Den ganzen Tag arbeiten, sozialversicherungspflichtig, fünf oder sechs Tage in der Woche - und dann trotzdem Unterstützung beim Jobcenter beantragen müssen, weil das Einkommen nicht zum Leben reicht: Das ist für viele Menschen bittere Realität. Damit sich das ändert, muss der Mindestlohn deutlich steigen - vor allem aber muss die Tarifbindung wieder deutlich erhöht werden, damit wieder mehr Menschen von Tarifverträgen profitieren.
DGB
Es ist längst überfällig, den Niedriglohnsektor weiter einzudämmen und ihn perspektivisch ganz abzuschaffen, indem durch die Anhebung des Mindestlohns prekäre Beschäftigungsverhältnisse wie Teilzeit, Minijob oder Leiharbeit zurückgedrängt werden.

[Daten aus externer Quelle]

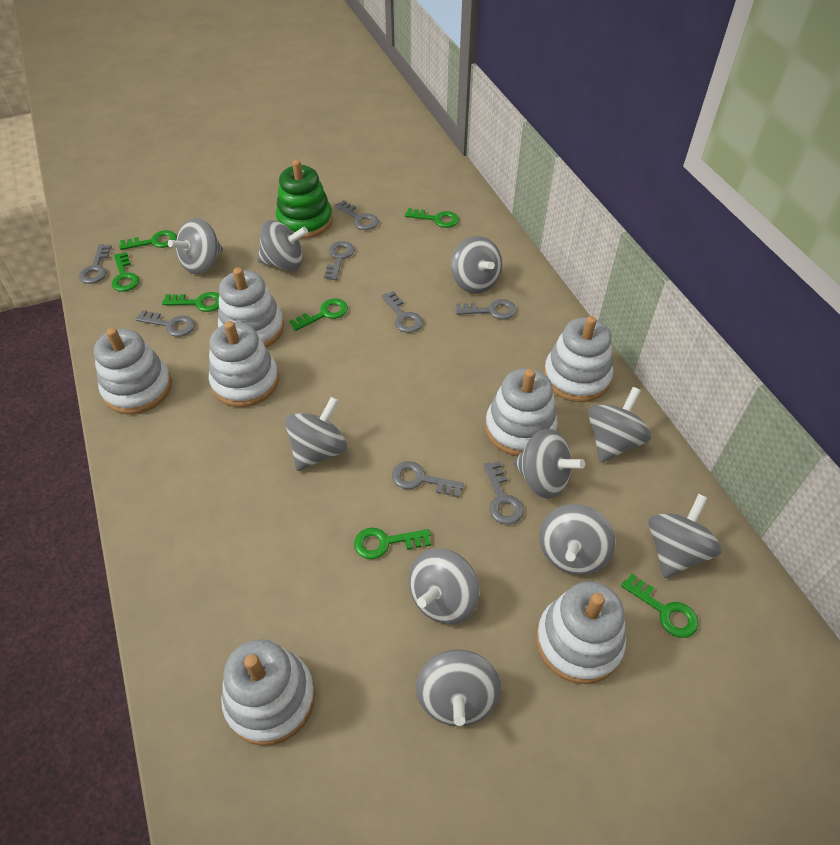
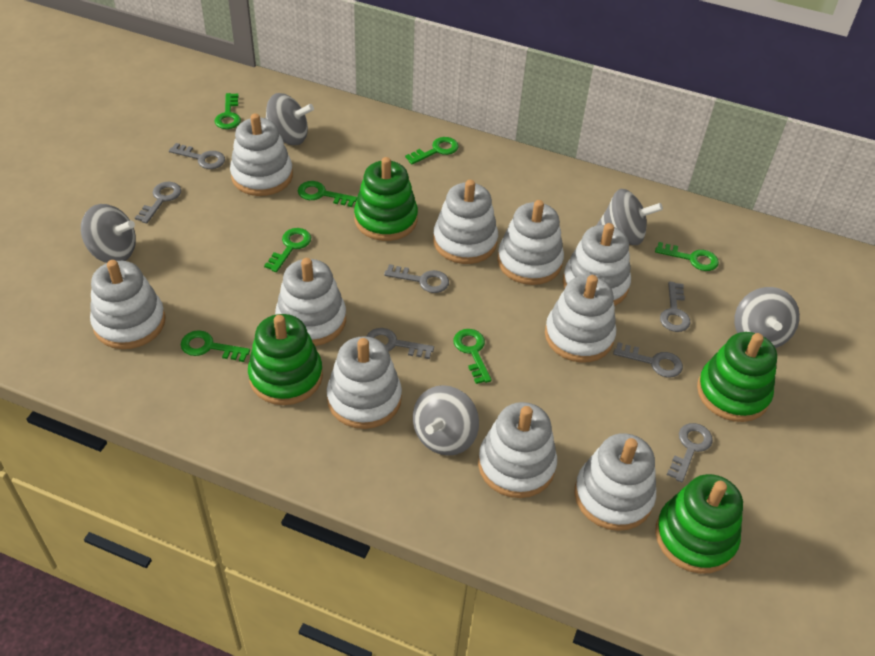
green stacking toy: 1 -> 4
grey key: 8 -> 7
grey spinning top: 10 -> 5
white stacking toy: 7 -> 10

Gute Arbeit und faire Löhne sind die Grundvoraussetzungen für die Teilhabe am gesellschaftlichen Leben und eine entsprechende Altersvorsorge. Und nur sie garantieren die Zukunft des Sozialstaates mit seinen Sicherungssystemen.
Deshalb ist es ein Skandal, wenn jemand trotz Vollzeitjob Unterstützung durch Hartz IV beantragen muss. Wer 40 Stunden in der Woche arbeitet, muss sich und seine Familie davon auch versorgen können. Das ist aber oft nicht der Fall.

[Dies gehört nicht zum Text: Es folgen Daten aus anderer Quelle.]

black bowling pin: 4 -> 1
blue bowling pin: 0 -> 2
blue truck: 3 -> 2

Im April 2020 (aktuellere Zahlen liegen nicht vor) waren 962.000 Personen trotz Erwerbstätigkeit auf Hilfen vom Jobcenter angewiesen. 894.000 von ihnen haben in einem abhängigen Besschäftigungsverhältnis gearbeitet, 504.000 waren sozialversicherungspflichtig beschäftigt; 105.000 davon sogar in einem Vollzeitjob. Das sind zwar etwas weniger als im Vergleichsmonat des Vorjahres, was insbesondere auf die Anhebung des Mindestlohns zurückzuführen ist. Auch Verbesserungen beim Kindergeld und beim Kinderzuschlag sowie beim Wohngeld können sich hier auswirken. Dennoch sind es immer noch viel zu viele, die von ihrem Lohn nicht leben können.
335.000 Personen, die Hilfen aus Hartz IV beantragen müssen, waren in Teilzeit beschäftigt - oft nicht freiwillig. Viele würden gerne mehr arbeiten und damit auf aufstockende Leistungen verzichten, können den Wunsch aber nicht umsetzen, weil der Arbeitgeber die Arbeitskosten zu Lasten der Beschäftigten senken will.
Der größte Teil derer, die trotz Beschäftigung auf Hartz IV-Leistungen angewiesen sind, sind Minijobber*innen. So hatten 404.000 Leistungsempfänger nur einen Minijob. Diese Gruppe ist am stärksten dem Risiko des Niedriglohns ausgeliefert. Weil Minijobs nachweislich nur im Ausnahmefall eine Brücke in eine reguläre Beschäftigung darstellen und häufig keine soziale Absicherung bieten, fordert der DGB, Minijobs in sozialversicherte Beschäftigung zu überführen.